3. À frente de um governo dividido e absolutamente impreparado para uma negociação extremamente complexa, May ainda tentou reforçar a sua legitimidade política, convocando eleições (2017). O resultado não foi o que esperava. Ganhou, mas perdeu votos e uma confortável maioria. Ficou ainda mais fraca. Depara-se agora, provavelmente, com a mais grave crise do seu Governo. Tem o mérito, tardio, de obrigar a uma clarificação. É o que está a acontecer. A democracia britânica dá um enorme poder ao chefe do governo, inclusive o privilégio de marcar eleições, mas essa carta ela já a jogou, o que quer dizer que está nas mãos do grupo parlamentar do seu partido em Westminster. Os deputados conservadores podem demitir um líder e substituí-lo por outro.

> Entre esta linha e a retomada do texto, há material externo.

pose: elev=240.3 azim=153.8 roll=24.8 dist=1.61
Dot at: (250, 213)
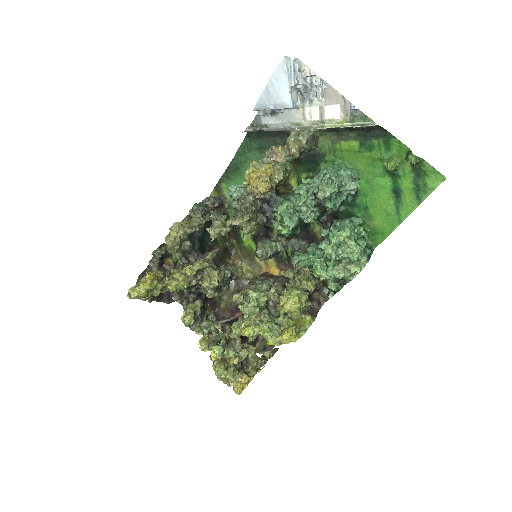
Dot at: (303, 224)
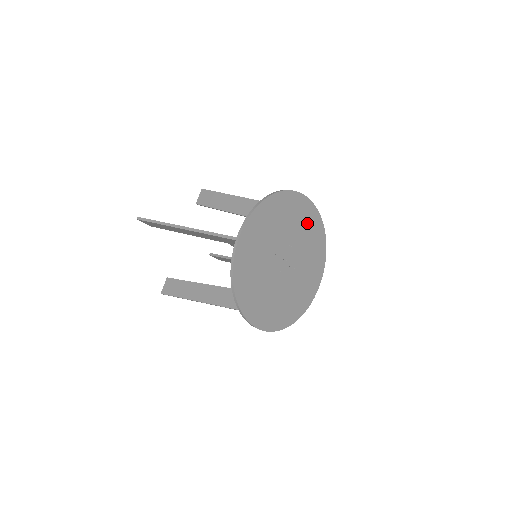
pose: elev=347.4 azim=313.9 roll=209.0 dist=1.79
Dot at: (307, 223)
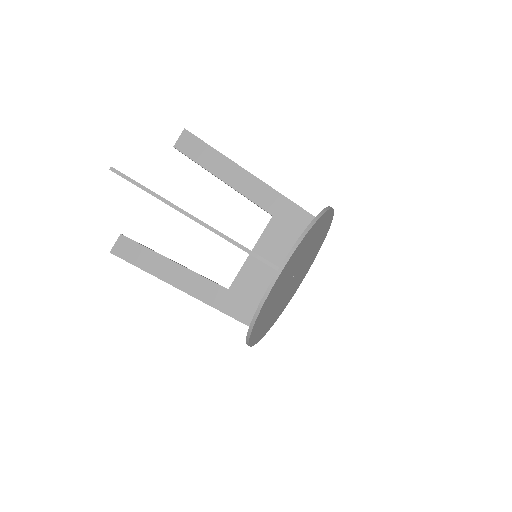
Dot at: (321, 235)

Foi o que aconteceu a Thatcher, que caiu (em 1990) às mãos de um grupo parlamentar que, até aí, a tinha seguido quase cegamente. Foi substituída pela figura apagada de John Major. Curiosamente, a derrota da “Dama de ferro” deveu-se, no essencial, a razões que estão nos antípodas daquelas que hoje levam a facção mais nacionalista dos tories a querer derrubar Theresa May. Uma maioria conservadora temia que Thatcher levasse longe de mais os seus braços-de-ferro com a Europa, ao ponto de causar uma ruptura que, naquela altura, ninguém queria. Foi Major quem negociou o Tratado de Maastricht, garantindo a sua aprovação no Reino Unido.
4. Nos últimos dias, entre a reunião de Chequers e a cimeira europeia de Bruxelas, May multiplicou-se em contactos para garantir uma boa recepção à sua nova estratégia, incluindo uma visita à chanceler alemã e outra ao primeiro-ministro holandês, Mark Rutte, ambos de países grandes exportadores para o mercado britânico. O novo modelo que apresentou defende a maior aproximação possível ao mercado único através de um acordo de comércio livre de mercadorias que reduza as barreiras alfandegárias ao mínimo e respeitando os padrões europeus. Um acordo diferente está igualmente previsto para os serviços, sector em que a economia britânica é muito forte. Há também a tentativa de responder à questão crucial da livre circulação de pessoas: um novo “quadro de mobilidade” em que “os cidadãos do Reino Unido e da União podem continuar a viajar nos dois territórios e candidatar-se a um emprego ou para estudar”. Também jogou a cartada da segurança, lembrando aos seus pares até que ponto o seu país é vital para uma dimensão cada vez mais importante da integração europeia. Os seus adversários internos já dificilmente podem invocar a special relationship com os EUA, seja em que domínio for, incluindo o do comércio. É na Europa que May tem encontrado os seus aliados contra as “provocações” made in Russia. Mesmo fora, o Reino Unido não quer ficar afastado da cooperação nas indústrias de defesa, de que é um grande fabricante, muitas vezes em concorrência com os EUA.
Quando o nevoeiro que “isola o continente” parecia estar a levantar-se, uma crise seria dramática. Para Londres mas também para Bruxelas. Mesmo assim, convém manter todos os cenários em cima da mesa.